Given passage
_ _ _ _ _
Haft v. Northern Pac. R. Co.

Annotate this Case

64 Wn.2d 957 (1964)

395 P.2d 482

GUS HAFT, Appellant, v. NORTHERN PACIFIC RAILWAY COMPANY, Respondent.[*]

No. 36516.

The Supreme Court of Washington, Department Two.

September 24, 1964.

Greive & Law, by R.R. Bob Greive, for appellant.

Dean H. Eastman and Robert J. Allerdice, for respondent.

HAMILTON, J.

Plaintiff (appellant), the operator of a power shovel owned by Kitsap County, was injured when the shovel was struck by defendant's (respondent's) train at a private crossing. Following a jury verdict in favor of plaintiff, the trial court granted defendant's motion for judgment notwithstanding the verdict, and in the alternative for a new trial. Plaintiff appeals from this ruling.

This action was consolidated for trial with two other actions arising out of the same accident; the county's action against the railroad, and the railroad's action against the county, for property damage to the shovel and the locomotive. In the latter two actions the jury denied recovery to either party. Neither the county nor the railroad has appealed from the verdicts denying their claims.

The trial court's memorandum decision indicates the following approach as the basis upon which defendant's motions were granted:

"It is clear that the jury's verdict finding the railway company and the county both negligent was fully supported by the testimony introduced.

"The court instructed the jury on both phases of the last clear chance doctrine, but this could not have been the basis for the jury's verdict because they gave no recovery to the county. Haft's negligence continued until the collision, whereas, if anything, the county's negligence had ceased.

"This leaves the only question to be determined on defendant's motion for judgment notwithstanding the verdict *959 the problem of whether or not Haft was guilty of contributory negligence as a matter of law. If he was, the defendant's motion should be granted, but if not, the verdict must be allowed to stand."
_ _ _ _ _
(Stored data entries)
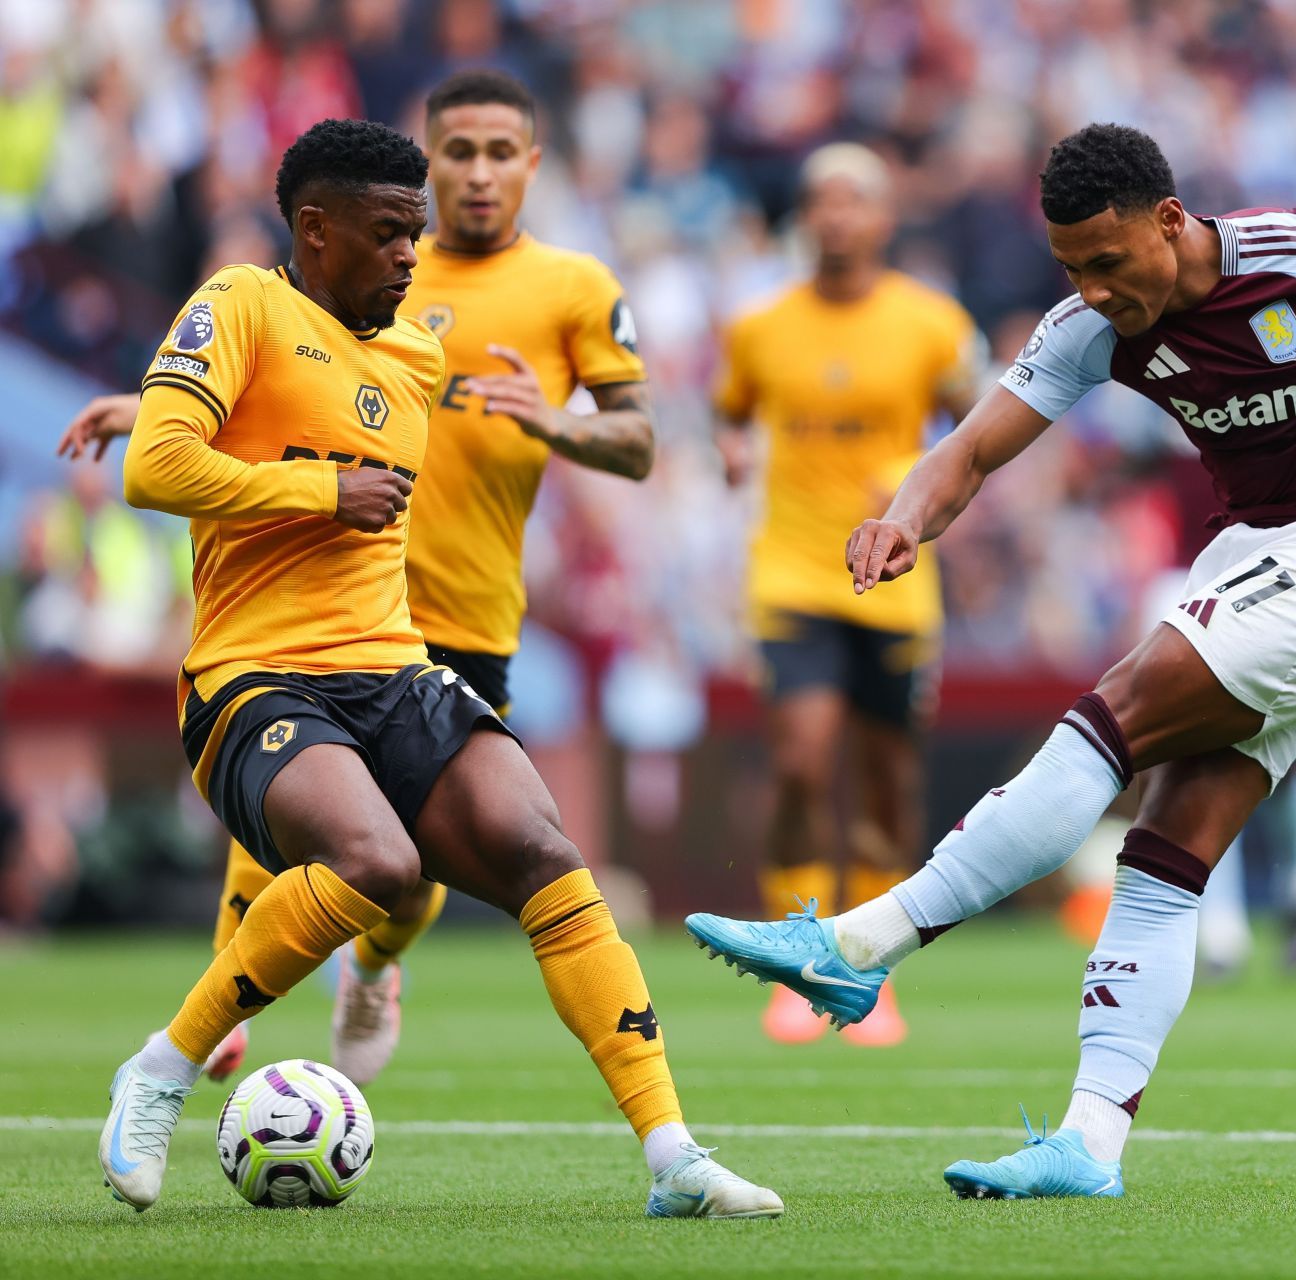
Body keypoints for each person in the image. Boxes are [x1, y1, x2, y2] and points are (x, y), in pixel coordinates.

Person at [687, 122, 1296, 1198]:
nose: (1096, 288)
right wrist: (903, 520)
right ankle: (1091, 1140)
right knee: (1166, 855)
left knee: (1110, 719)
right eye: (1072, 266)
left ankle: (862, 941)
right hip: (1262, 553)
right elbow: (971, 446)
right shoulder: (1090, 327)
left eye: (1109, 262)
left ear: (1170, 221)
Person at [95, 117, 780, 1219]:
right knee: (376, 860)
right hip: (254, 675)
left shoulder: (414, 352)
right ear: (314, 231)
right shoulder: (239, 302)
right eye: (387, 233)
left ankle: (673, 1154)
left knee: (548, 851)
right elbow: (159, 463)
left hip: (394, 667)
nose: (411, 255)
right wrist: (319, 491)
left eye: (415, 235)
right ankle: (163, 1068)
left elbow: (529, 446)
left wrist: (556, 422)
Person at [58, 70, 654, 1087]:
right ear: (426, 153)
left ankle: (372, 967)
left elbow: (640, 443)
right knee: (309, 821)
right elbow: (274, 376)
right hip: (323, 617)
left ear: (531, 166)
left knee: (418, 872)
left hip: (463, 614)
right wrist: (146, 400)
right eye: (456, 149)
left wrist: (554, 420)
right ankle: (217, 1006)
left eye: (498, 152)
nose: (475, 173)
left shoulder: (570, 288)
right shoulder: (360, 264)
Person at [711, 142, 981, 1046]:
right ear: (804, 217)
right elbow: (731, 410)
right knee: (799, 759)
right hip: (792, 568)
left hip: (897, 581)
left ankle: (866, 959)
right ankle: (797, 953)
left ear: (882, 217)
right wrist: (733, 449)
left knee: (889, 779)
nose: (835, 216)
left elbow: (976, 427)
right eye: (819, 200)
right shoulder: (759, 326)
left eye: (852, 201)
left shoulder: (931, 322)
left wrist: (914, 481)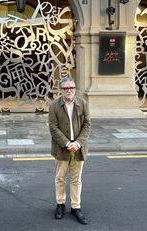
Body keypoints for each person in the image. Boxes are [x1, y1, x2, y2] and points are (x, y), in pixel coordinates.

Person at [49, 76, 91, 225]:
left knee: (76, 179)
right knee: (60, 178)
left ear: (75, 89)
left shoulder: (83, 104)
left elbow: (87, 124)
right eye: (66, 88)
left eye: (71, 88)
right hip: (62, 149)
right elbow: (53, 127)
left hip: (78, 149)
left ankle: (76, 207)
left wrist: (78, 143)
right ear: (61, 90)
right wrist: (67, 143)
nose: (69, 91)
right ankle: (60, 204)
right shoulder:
_ _ _ _ _
In the court opinion above, who owned the power shovel that the plaintiff was operating when the train struck it?

Solution to the problem
Kitsap County owned the power shovel.